“The Wheel of Time turns, Ages come and pass, leaving memories that become legend. Legend fades to myth, and even myth is long forgotten when the Age that gave it birth comes again.” And so it is now, with more than thirty years passed since Robert Jordan’s fantasy epic began with The Eye of the World that we now get our very own live-action version of The Wheel of Time. Nerdy children of the nineties rejoice!
For those unfamiliar with the fourteen book saga, The Wheel of Time series follows a group of friends from a small village called The Two Rivers as they get swept up into an epic adventure (that includes magic, Aes Sedai witches, and monsters), and learn that the fate of the entire world is entwined with their own.

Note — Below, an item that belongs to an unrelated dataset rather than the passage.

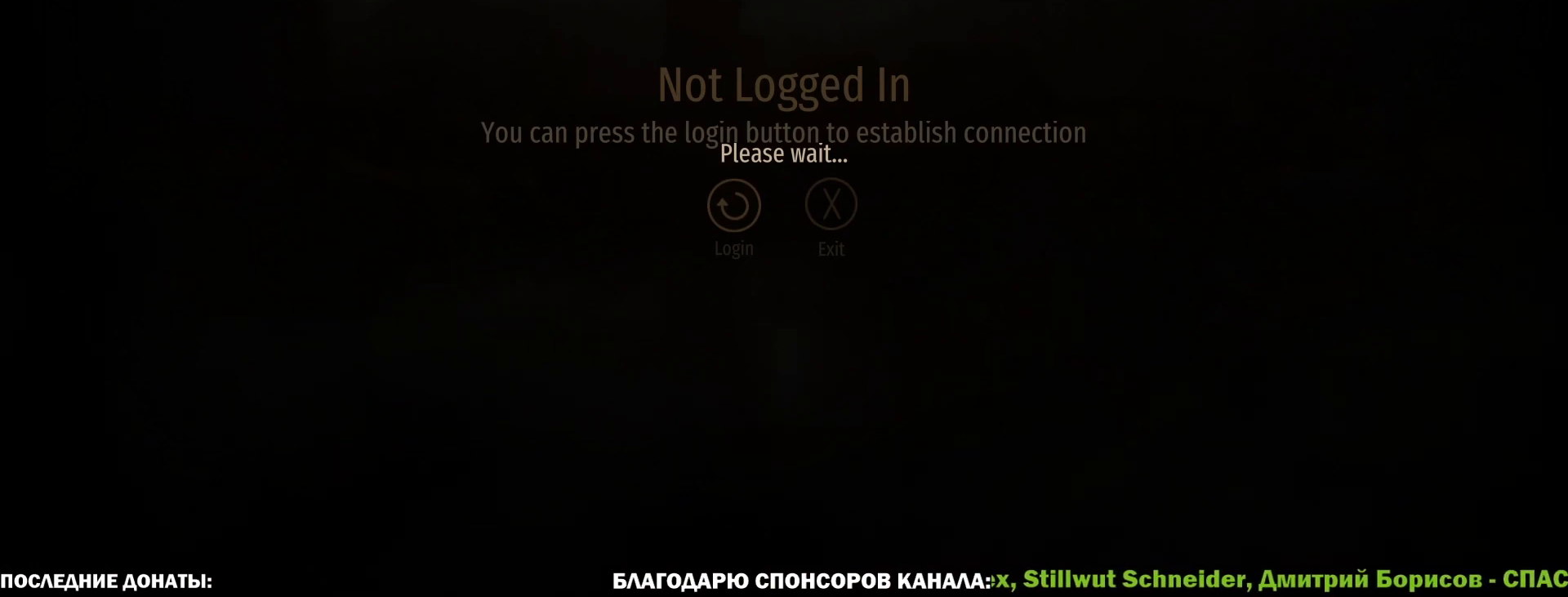
{"keys": ["caps_lock"], "mouse": [], "events": []}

We were lucky enough to have a moment to chat with two of our young heroes – Marcus Rutherford (who plays Perrin Aybara) and Josha Stradowski (who plays Rand Al’Thor). We spoke about cast bonding, filming during a pandemic, and familiarizing themselves with a lesser-known fanstasy epic.

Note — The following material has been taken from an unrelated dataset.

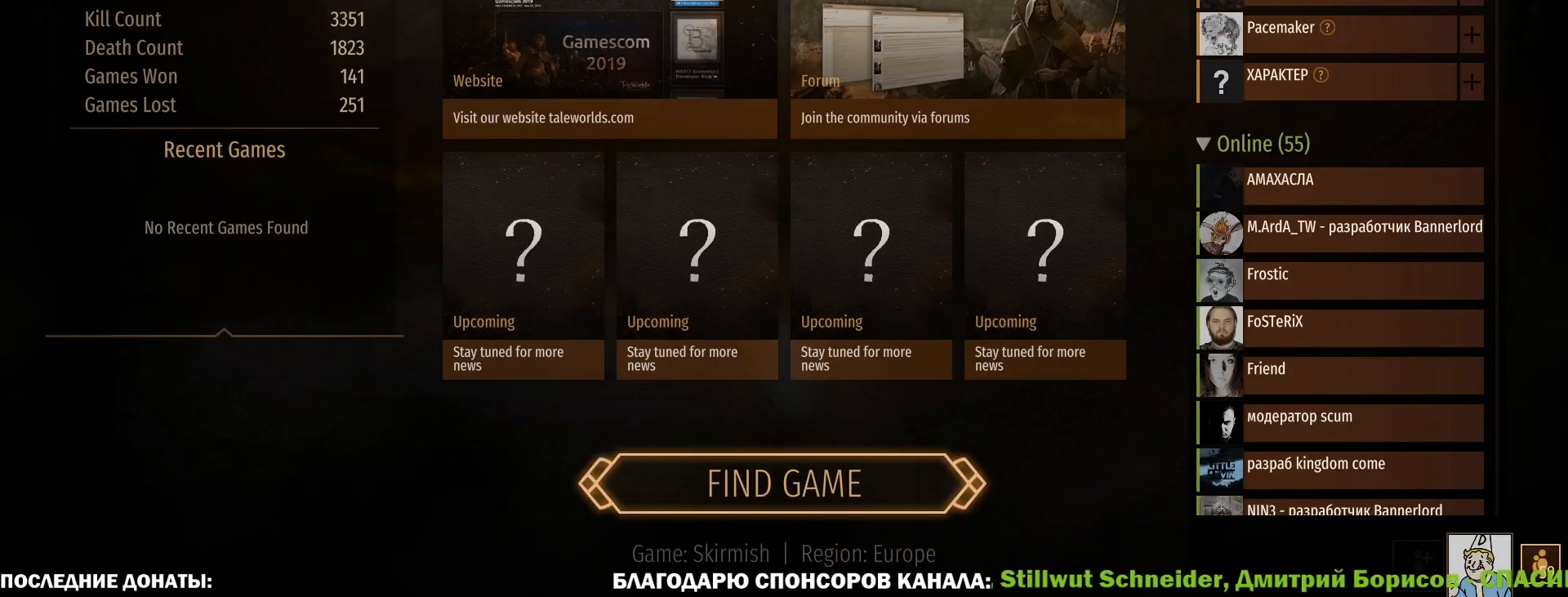
{"keys": ["caps_lock"], "mouse": ["left"], "events": [[433, "mouse_left", "down"]]}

Nerds and Beyond: Hi! I was curious, since your core group is playing childhood best friends, – you know, small town, known each other since you were babies and the like – what was the cast bonding like? Did it begin right after you were cast or while you were on set? And was it made challenging at all because of pandemic requirements?

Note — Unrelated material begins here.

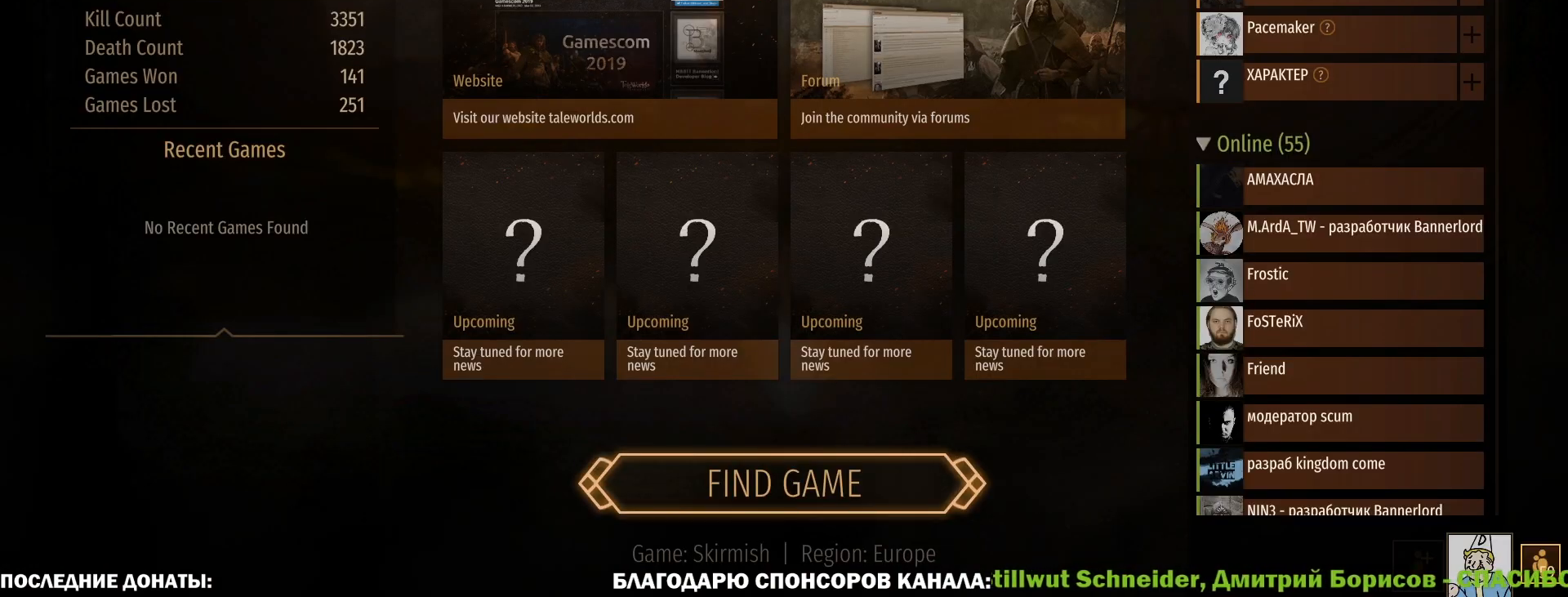
{"keys": ["caps_lock"], "mouse": [], "events": [[33, "mouse_left", "up"]]}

Marcus Rutherford: Yeah, I think at the start, we were kind of, you know, we all had to relocate to Prague for like, ten months initially, and we got put into these sort of training camps to do horse riding and stonework and swordfighting. So, we were having all these new experiences together, and were kind of forming bonds. But then yeah… to be on a show that kind of stops and starts, and you have this global pandemic hit us on our first season. Yeah, you kind of become stronger and realize in that moment that this thing’s bigger than a TV show. And that when everyone’s okay we’ll come back to it. But you realize that most people definitely still want to escape and have real, magical worlds to escape into and so on. It’s been amazing to share this with the world.
Nerds and Beyond: So fantasy language can get very complex. And Wheel of Time’s vocabulary is particularly complicated. And there is a glossary at the back of the books, but I was wondering what the show’s approach to that language was, and what you guys did to help familiarize yourselves with it. And if there were tricks to help make it feel more natural?
Josha Stradowski: Well I guess, you know, as these characters go out into the world, the audience is being introduced to all of these times and all of these places, but the characters are as well. So that’s the same, you know, because they grew up in the Two Rivers and they’re quite unfamiliar. It’s really unknown territory for them as it is for the audience. So I think as the characters are finding new cultures and new worlds, and like you said, new languages and things, it probably will seem quite overwhelming. But I think that kind of matches how it feels in the books. Everything’s new in that and it will be quite similar when you’re watching the show.
And I think that’s how it is, that this world is so expansive, new things are coming in. And this season is basically about establishing as much as possible, really. All the new languages and cultures and people that you come across. So I think it’s really exciting.
The Wheel of Time hits streaming on November 19 on Amazon Prime.